**Assignment:** Set down exactly the lines below, from the one containing "Recordó que durante" through the final line, and include no others.

**Exercise data:**
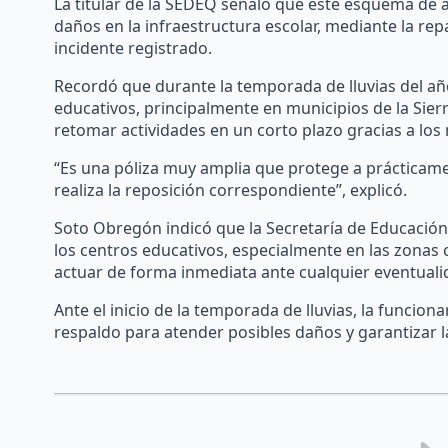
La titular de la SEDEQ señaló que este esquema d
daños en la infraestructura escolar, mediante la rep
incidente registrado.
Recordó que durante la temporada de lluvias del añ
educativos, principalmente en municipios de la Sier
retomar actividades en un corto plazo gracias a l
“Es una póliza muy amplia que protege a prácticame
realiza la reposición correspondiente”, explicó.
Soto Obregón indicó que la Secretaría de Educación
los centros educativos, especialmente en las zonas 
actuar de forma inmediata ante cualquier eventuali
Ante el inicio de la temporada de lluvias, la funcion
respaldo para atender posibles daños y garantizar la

**Solution below:**
Recordó que durante la temporada de lluvias del añ
educativos, principalmente en municipios de la Sier
retomar actividades en un corto plazo gracias a l
“Es una póliza muy amplia que protege a prácticame
realiza la reposición correspondiente”, explicó.
Soto Obregón indicó que la Secretaría de Educación
los centros educativos, especialmente en las zonas 
actuar de forma inmediata ante cualquier eventuali
Ante el inicio de la temporada de lluvias, la funcion
respaldo para atender posibles daños y garantizar la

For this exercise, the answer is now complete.